M. Clément Beaune, secrétaire d’État auprès du ministre de l’Europe et des affaires étrangères, chargé des affaires européennes. Monsieur le président, mesdames, messieurs les sénateurs, j’essaierai d’apporter un certain nombre de réponses aussi précises que possible aux interrogations que vous avez légitimement soulevées. J’ai toutefois noté un assez large consensus en faveur des grandes avancées et des principales orientations de ce cadre financier pluriannuel et, plus largement, du paquet budgétaire, qui inclut un plan de relance inédit.
Permettez-moi de revenir sur l’ambition générale qui caractérise ce cadre budgétaire. Il y a un budget pour sept années, de 2021 à 2027. Il comporte – j’y reviendrai pour le cas de la France – un certain nombre d’augmentations des crédits alloués à des politiques absolument fondamentales. Si l’on y ajoute le plan de relance de 750 milliards d’euros, dont près de 400 milliards d’euros de subventions directes, le montant total de cet ensemble budgétaire s’élève à 1 800 milliards d’euros.
Le plan de relance sera concentré sur le début de la programmation budgétaire. C’est donc un doublement du budget annuel de l’Union européenne qui est proposé pour les trois prochaines années.
Je n’entrerai pas dans une querelle sémantique, mais j’estime que ce n’est pas galvauder les termes que de parler de « pas historique » ou d’« avancée inédite ». Dans un contexte de crise sanitaire et économique tout aussi inédit, c’est une réponse à la hauteur, une réponse de solidarité. Elle était nécessaire.
Je souhaite toutefois vous répondre d’ores et déjà sur certains points, monsieur Allizard. On peut faire le choix d’une optique budgétaire nationale. Vous l’avez vous-même dépassée.
Vous avez indiqué que nous emprunterions à des taux moins élevés si nous le faisions à l’échelon français. Cela peut se discuter, car les taux des premières émissions de l’Union européenne sont de plus en plus bas. Les emprunts de l’Union européenne faisant référence sur le marché, ils entraînent nos propres émissions de dette vers des niveaux de nouveau historiquement bas.
De plus, ces émissions créent une solidarité européenne dont nous bénéficierons, non seulement parce que la France est le troisième bénéficiaire de ce plan, mais aussi parce qu’il permet une relance économique chez nos voisins directs, ceux vers lesquels nous exportons et avec lesquels nous commerçons.
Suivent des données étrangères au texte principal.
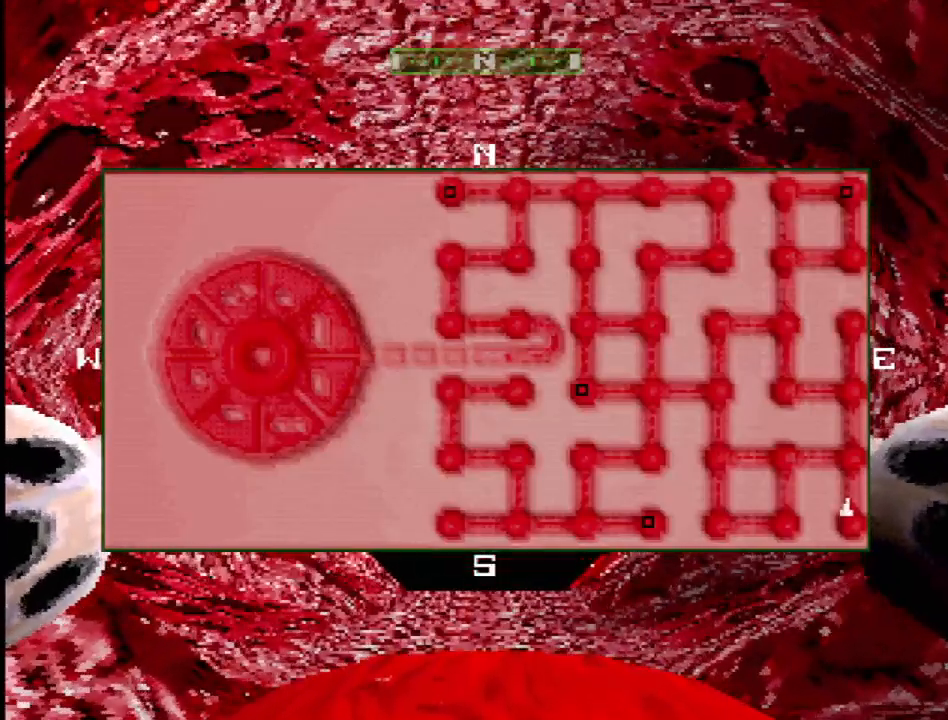
{"buttons": ["SQUARE"], "events": []}
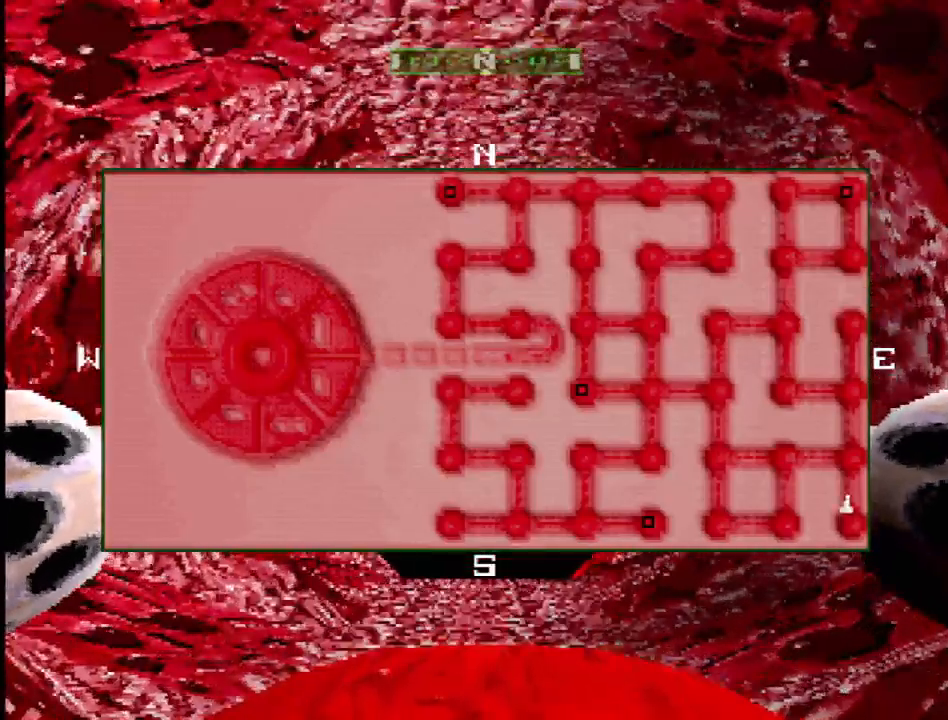
{"buttons": ["SQUARE"], "events": []}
Cela n’aurait été possible ni au même rythme ni avec la même ampleur sans le plan de relance européen.
Ce dont nous parlons n’est pas simplement une dette, une mesure technique ou même un simple montant. C’est une étape de solidarité européenne qui était probablement impensable voilà quelques semaines. À l’instar de M. Fernique, je pense qu’on peut saluer le chemin parcouru ; beaucoup d’orateurs l’ont fait.
Ce budget est aussi le résultat de l’étape historique que constitue l’accord du 21 juillet entre les vingt-sept chefs d’État et de gouvernement. Comme beaucoup l’ont également rappelé, une négociation s’en est suivie – c’est légitime et démocratiquement fondé –, en particulier avec le Parlement européen. Elle a abouti voilà exactement huit jours à un accord entre les institutions européennes – je reviendrai sur le blocage actuel – et permis d’augmenter le cadre financier pour les sept prochaines années de 16 milliards d’euros supplémentaires, afin de financer des politiques considérées comme prioritaires par la France, ainsi, sans doute, que sur l’ensemble des travées de cet hémicycle.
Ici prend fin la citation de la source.